You can try forcing the appropriate alignment. Like change 'np.float16' to 'np.float32' in your affine_group_norm() and test_group_norm().
@lix19937 Here's a repro shows that even setting np.float32 for dummy_w, dummy_b, scale, bias, it still error with Error Code 1: Cuda Runtime (misaligned address).
import tensorrt as trt
import numpy as np
import operator
from functools import reduce
def affine_group_norm(network, x, num_groups, scale, bias, epsilon):
ranks = len(x.shape)
_shape = [1] * ranks
_shape[1] = num_groups
dummy_w = network.add_constant(_shape, np.ones(_shape, dtype=np.float32)).get_output(0)

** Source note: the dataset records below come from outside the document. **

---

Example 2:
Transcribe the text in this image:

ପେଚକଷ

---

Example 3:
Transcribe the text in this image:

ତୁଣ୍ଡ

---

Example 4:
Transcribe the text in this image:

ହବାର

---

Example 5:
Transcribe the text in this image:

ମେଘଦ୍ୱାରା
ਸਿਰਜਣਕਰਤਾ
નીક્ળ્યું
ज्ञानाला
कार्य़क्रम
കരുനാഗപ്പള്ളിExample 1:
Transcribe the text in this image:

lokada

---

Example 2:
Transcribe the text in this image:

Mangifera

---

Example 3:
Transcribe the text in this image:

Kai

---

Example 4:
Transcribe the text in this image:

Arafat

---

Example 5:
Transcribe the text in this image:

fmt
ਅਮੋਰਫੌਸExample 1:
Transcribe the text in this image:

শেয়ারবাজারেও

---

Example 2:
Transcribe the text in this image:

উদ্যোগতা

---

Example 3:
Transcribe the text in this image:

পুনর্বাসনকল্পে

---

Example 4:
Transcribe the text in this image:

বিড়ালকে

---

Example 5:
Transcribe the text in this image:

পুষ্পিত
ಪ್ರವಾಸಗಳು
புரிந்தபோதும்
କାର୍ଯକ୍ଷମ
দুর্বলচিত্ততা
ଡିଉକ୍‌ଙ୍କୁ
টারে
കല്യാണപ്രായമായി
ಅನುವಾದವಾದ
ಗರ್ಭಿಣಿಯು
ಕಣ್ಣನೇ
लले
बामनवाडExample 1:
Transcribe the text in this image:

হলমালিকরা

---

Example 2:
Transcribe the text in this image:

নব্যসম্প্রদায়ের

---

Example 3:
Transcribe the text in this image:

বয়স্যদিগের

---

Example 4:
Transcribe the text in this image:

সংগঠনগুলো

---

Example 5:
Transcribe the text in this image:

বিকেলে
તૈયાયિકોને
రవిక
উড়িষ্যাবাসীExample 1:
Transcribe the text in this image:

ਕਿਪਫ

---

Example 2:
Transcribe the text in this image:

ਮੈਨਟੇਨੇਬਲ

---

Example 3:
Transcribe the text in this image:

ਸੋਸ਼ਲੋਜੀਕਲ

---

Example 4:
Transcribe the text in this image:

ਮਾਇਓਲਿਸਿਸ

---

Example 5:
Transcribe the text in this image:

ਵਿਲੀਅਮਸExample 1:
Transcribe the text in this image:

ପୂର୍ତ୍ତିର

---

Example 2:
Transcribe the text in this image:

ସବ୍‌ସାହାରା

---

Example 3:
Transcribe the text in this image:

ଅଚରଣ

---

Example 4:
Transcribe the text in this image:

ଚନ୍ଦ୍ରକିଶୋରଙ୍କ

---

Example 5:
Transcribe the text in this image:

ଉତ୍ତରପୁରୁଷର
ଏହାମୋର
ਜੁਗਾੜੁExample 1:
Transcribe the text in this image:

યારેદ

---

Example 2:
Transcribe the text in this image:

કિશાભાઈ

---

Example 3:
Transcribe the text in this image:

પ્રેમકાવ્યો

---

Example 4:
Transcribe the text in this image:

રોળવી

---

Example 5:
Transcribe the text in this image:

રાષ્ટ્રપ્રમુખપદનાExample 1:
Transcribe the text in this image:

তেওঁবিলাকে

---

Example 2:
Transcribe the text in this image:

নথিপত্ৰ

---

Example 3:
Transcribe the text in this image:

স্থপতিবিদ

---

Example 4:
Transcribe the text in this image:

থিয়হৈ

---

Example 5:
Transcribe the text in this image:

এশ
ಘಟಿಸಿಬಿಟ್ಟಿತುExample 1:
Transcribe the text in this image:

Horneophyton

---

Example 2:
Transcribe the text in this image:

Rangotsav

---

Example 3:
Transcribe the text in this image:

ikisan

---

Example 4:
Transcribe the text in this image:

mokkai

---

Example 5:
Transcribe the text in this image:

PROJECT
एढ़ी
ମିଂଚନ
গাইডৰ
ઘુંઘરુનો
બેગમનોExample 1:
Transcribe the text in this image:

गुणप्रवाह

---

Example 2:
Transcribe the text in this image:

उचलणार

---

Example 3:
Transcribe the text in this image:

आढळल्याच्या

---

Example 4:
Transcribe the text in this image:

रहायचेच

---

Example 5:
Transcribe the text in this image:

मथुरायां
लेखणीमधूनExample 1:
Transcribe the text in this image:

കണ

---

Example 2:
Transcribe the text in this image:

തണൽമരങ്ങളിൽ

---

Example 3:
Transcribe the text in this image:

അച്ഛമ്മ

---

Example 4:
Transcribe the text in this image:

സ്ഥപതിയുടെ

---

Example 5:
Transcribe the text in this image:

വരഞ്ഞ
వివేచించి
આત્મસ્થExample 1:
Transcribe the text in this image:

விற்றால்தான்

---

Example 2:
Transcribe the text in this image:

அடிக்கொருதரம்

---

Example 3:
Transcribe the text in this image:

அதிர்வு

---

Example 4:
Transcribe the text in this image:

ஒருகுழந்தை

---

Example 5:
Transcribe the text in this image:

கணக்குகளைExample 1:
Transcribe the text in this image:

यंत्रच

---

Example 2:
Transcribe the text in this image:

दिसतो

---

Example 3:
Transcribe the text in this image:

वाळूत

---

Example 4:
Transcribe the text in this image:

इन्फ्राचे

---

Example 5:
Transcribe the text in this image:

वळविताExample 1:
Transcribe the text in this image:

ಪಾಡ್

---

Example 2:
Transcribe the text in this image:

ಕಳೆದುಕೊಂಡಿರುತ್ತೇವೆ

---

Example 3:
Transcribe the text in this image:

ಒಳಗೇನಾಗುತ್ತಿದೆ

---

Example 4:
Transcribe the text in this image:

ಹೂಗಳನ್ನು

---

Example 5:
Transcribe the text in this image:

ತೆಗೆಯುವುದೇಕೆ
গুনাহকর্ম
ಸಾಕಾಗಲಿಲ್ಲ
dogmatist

dummy_b = network.add_constant(_shape, np.zeros(_shape, dtype=np.float32)).get_output(0)
axesMask = reduce(operator.or_, (1 << i for i in range(2, ranks)))
norm_layer = network.add_normalization(x, dummy_w, dummy_b, axesMask=axesMask)
norm_layer.num_groups = num_groups
norm_layer.epsilon = epsilon
output = norm_layer.get_output(0)
power = np.ones_like(scale)
scale_layer = network.add_scale(output,
trt.ScaleMode.CHANNEL,
shift=trt.Weights(bias),
scale=trt.Weights(scale),
power=trt.Weights(power))
scale_layer.channel_axis = 1
output = scale_layer.get_output(0)
return output
def test_group_norm(num_groups, fp16):
builder = trt.Builder(trt.Logger())
config = builder.create_builder_config()
if fp16:
config.flags |= 1 << int(trt.BuilderFlag.FP16)
config.flags |= 1 << int(trt.BuilderFlag.PREFER_PRECISION_CONSTRAINTS)
shape = (2, 320, 64, 64)
network = builder.create_network(0)
x = network.add_input('x', trt.float16, shape)
scale = np.random.randn(shape[1]).astype(np.float32)
bias = np.random.randn(shape[1]).astype(np.float32)
y = affine_group_norm(network, x, num_groups, scale, bias, 1e-5)
network.mark_output(y)
engine = builder.build_serialized_network(network, config)
assert engine is not None
print("pass")
test_group_norm(32, fp16=False)
test_group_norm(10, fp16=False)
test_group_norm(32, fp16=True)
test_group_norm(10, fp16=True) # fails
Can you use torch api to export an onnx of affine_group_norm, then use trtexec convert ? @haijieg
Can you use torch api to export an onnx of
affine_group_norm, then use trtexec convert ? @haijieg
@lix19937 No, I want to directly control how network is built using TRT network/builder API instead of going through ONNX. This is the minimal repro without torch/onnx that shows unexpected behavior of TRT public API surface. I should not need to use onnx/torch to build a network correctly without crashing with Cuda Misalign Error.
Using TRT 10.8 I'm unable to repro the issue, all test cases pass.
@haijieg can you confirm that 10.8 works for you?
Closing due to inactive. Please feel free to reopen!